_DATA SECTION:_
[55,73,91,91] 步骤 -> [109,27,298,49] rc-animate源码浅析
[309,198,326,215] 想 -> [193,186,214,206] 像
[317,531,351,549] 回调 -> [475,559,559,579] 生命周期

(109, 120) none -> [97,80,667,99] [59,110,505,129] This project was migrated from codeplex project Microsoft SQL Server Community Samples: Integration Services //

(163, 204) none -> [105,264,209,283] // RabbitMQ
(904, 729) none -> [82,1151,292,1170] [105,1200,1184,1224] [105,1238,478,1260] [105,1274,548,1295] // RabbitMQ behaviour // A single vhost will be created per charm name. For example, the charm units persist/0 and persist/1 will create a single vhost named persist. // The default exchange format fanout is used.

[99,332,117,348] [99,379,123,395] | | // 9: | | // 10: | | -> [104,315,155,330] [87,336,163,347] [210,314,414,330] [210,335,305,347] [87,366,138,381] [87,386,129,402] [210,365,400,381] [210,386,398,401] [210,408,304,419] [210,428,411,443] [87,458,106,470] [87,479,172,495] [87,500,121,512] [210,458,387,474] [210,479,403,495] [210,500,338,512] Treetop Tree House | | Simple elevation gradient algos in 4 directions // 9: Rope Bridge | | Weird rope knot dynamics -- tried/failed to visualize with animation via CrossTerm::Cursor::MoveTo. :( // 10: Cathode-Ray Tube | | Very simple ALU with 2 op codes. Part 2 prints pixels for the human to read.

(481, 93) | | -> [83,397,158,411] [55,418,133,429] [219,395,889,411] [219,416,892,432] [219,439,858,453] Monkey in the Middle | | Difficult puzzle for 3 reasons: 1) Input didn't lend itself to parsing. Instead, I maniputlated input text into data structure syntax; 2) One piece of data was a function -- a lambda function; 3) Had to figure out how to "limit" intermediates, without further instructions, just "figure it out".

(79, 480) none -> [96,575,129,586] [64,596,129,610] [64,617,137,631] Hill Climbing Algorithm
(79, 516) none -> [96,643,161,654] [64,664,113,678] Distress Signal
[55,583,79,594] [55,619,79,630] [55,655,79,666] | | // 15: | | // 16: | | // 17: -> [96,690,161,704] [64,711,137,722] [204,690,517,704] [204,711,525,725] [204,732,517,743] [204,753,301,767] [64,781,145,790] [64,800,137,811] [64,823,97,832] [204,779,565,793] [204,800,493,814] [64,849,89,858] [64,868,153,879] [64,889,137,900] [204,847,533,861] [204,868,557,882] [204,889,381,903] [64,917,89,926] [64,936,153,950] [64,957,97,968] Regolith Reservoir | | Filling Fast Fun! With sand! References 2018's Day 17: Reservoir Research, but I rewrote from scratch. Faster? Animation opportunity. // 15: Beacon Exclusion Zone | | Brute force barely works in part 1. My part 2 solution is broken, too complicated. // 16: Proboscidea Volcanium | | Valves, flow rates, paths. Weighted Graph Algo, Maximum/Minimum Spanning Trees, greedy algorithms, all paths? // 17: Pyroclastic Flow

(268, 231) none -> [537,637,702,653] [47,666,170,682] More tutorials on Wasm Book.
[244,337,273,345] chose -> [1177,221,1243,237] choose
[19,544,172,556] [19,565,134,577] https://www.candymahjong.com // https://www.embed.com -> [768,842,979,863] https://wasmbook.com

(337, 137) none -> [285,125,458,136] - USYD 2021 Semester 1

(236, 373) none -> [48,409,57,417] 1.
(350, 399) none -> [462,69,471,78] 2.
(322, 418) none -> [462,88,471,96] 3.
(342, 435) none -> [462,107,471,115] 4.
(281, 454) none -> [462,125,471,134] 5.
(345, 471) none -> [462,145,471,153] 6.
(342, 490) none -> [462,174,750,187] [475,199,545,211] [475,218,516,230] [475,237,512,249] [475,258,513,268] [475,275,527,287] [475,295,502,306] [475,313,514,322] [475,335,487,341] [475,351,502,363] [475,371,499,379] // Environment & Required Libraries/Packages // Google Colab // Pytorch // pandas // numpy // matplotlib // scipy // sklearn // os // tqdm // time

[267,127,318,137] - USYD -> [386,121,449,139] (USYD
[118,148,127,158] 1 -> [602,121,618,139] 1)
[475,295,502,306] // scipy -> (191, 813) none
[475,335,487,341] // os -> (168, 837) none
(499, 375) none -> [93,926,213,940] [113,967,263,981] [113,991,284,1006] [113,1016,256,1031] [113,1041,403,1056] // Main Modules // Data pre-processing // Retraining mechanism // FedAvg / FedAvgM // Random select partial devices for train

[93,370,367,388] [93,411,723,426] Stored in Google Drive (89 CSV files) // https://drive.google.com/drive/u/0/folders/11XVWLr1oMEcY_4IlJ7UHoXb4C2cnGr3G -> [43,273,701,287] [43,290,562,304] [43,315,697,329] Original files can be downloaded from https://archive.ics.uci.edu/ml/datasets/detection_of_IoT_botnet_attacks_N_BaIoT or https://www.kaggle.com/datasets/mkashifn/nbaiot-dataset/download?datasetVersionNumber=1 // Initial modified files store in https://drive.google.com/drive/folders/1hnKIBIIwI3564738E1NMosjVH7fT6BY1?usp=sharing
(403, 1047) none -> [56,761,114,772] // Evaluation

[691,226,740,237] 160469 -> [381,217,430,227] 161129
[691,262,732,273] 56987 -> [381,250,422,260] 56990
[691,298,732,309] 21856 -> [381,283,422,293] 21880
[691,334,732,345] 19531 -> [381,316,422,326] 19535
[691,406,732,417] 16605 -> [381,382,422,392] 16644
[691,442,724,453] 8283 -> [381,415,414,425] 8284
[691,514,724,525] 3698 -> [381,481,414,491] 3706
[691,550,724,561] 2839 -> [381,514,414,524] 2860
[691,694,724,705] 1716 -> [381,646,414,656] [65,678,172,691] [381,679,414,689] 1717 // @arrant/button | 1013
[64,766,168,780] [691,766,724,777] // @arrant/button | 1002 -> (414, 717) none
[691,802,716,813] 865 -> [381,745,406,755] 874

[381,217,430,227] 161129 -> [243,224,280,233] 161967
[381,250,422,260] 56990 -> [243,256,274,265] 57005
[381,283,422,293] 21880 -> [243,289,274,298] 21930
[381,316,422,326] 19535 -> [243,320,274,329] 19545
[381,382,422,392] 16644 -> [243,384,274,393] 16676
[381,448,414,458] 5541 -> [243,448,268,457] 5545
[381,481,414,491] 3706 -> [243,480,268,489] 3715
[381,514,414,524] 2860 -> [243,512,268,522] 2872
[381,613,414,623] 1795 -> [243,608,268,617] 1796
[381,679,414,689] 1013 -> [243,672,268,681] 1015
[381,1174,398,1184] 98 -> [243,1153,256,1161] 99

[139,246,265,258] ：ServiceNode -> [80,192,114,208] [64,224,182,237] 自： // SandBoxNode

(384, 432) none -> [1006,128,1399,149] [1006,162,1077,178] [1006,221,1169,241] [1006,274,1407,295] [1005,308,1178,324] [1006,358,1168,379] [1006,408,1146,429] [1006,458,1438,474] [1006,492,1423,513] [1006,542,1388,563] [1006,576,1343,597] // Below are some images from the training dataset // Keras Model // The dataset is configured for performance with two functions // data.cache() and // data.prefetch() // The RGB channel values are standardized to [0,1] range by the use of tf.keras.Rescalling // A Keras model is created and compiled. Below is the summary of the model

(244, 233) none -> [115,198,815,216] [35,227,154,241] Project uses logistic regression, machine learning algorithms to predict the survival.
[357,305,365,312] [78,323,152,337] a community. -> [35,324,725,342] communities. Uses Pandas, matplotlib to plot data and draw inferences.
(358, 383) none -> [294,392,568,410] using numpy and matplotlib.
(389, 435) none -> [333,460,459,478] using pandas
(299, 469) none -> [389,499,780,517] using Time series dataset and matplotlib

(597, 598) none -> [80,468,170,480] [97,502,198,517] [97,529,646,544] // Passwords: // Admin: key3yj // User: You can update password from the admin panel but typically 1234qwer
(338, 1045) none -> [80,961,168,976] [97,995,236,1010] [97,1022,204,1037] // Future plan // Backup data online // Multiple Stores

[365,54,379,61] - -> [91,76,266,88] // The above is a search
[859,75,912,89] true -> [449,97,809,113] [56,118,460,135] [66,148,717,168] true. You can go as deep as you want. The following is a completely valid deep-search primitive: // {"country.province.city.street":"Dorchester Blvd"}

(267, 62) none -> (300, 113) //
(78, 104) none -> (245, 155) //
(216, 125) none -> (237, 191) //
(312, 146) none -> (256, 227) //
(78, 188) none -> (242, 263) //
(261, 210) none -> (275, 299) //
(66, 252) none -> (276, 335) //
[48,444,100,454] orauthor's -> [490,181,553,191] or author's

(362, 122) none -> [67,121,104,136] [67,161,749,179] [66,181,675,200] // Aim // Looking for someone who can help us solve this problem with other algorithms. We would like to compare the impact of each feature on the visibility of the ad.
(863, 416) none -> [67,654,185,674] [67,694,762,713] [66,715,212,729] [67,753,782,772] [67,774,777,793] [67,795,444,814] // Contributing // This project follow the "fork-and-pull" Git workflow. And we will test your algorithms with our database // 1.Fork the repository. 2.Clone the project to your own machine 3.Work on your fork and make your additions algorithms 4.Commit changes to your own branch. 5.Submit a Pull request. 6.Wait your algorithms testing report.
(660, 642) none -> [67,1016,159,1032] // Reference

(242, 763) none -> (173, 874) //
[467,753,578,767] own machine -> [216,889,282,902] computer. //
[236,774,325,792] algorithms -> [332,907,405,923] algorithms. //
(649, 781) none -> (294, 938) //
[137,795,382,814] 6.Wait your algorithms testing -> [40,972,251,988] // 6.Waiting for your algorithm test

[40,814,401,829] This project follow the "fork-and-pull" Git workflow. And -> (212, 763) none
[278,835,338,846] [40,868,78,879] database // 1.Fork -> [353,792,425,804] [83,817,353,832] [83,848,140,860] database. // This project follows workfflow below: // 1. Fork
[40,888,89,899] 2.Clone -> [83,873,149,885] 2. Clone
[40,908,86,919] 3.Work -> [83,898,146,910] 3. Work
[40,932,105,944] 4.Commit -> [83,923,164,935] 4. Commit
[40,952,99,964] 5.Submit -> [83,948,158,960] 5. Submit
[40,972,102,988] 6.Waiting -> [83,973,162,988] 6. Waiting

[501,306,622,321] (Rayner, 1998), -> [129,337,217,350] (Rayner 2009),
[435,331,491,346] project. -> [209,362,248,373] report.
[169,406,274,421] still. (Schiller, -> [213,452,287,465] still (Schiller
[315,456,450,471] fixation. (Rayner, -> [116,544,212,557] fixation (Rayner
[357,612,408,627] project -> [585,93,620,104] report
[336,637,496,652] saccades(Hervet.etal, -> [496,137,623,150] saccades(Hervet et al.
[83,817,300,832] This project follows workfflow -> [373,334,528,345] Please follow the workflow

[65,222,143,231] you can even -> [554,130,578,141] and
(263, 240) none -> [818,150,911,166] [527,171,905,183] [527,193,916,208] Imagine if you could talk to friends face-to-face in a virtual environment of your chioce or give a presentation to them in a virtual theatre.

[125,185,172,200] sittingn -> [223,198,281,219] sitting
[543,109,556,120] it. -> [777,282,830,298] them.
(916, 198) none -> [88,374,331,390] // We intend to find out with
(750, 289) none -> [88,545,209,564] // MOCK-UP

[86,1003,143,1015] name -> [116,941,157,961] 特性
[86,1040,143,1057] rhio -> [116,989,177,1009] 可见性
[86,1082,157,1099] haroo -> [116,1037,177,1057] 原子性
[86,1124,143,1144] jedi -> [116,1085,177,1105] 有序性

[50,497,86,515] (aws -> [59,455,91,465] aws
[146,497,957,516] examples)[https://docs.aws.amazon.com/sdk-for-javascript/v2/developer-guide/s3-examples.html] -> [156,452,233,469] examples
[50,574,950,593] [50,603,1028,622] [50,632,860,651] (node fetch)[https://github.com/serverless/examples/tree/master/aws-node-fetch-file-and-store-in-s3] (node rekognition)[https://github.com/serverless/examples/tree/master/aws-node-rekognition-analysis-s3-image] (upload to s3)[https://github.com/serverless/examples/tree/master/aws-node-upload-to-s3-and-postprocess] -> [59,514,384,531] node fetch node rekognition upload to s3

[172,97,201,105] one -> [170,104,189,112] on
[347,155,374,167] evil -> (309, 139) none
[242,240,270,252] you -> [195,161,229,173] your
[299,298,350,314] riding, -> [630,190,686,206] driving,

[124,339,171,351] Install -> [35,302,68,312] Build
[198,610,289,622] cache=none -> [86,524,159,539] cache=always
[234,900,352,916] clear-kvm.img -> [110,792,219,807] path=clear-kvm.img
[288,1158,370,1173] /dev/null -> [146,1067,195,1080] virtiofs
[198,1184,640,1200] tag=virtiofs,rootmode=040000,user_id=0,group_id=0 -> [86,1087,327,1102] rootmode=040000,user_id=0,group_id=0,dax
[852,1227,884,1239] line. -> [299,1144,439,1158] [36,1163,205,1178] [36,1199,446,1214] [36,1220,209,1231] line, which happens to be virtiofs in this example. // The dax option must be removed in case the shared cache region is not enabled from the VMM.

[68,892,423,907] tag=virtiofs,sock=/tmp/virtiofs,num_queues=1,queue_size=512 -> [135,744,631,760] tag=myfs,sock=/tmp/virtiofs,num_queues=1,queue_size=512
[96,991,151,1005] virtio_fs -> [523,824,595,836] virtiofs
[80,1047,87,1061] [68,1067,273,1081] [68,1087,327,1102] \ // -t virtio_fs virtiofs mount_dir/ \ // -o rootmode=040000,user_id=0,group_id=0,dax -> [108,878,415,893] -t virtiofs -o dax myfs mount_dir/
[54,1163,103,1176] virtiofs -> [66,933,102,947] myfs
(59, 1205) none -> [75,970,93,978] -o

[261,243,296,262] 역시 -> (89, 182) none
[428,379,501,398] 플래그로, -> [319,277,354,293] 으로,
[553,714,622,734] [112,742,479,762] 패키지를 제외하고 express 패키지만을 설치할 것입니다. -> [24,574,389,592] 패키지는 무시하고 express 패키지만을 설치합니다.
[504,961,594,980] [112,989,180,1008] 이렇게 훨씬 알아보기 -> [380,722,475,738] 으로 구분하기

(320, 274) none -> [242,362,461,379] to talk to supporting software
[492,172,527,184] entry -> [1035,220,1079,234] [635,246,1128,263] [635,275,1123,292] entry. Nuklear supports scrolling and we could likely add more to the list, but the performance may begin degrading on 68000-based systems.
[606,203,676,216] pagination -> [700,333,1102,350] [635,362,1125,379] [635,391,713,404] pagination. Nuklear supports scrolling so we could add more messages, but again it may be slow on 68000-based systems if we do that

_EXERCISE INSTRUCTIONS:_ For this exercise, please output exactly the lines above starting at the line with "[64,766,168,780] [691,766,724,777] //" and ending at the line with "[139,246,265,258] ：ServiceNode ->", ends included.

_REPLY:_
[64,766,168,780] [691,766,724,777] // @arrant/button | 1002 -> (414, 717) none
[691,802,716,813] 865 -> [381,745,406,755] 874

[381,217,430,227] 161129 -> [243,224,280,233] 161967
[381,250,422,260] 56990 -> [243,256,274,265] 57005
[381,283,422,293] 21880 -> [243,289,274,298] 21930
[381,316,422,326] 19535 -> [243,320,274,329] 19545
[381,382,422,392] 16644 -> [243,384,274,393] 16676
[381,448,414,458] 5541 -> [243,448,268,457] 5545
[381,481,414,491] 3706 -> [243,480,268,489] 3715
[381,514,414,524] 2860 -> [243,512,268,522] 2872
[381,613,414,623] 1795 -> [243,608,268,617] 1796
[381,679,414,689] 1013 -> [243,672,268,681] 1015
[381,1174,398,1184] 98 -> [243,1153,256,1161] 99

[139,246,265,258] ：ServiceNode -> [80,192,114,208] [64,224,182,237] 自： // SandBoxNode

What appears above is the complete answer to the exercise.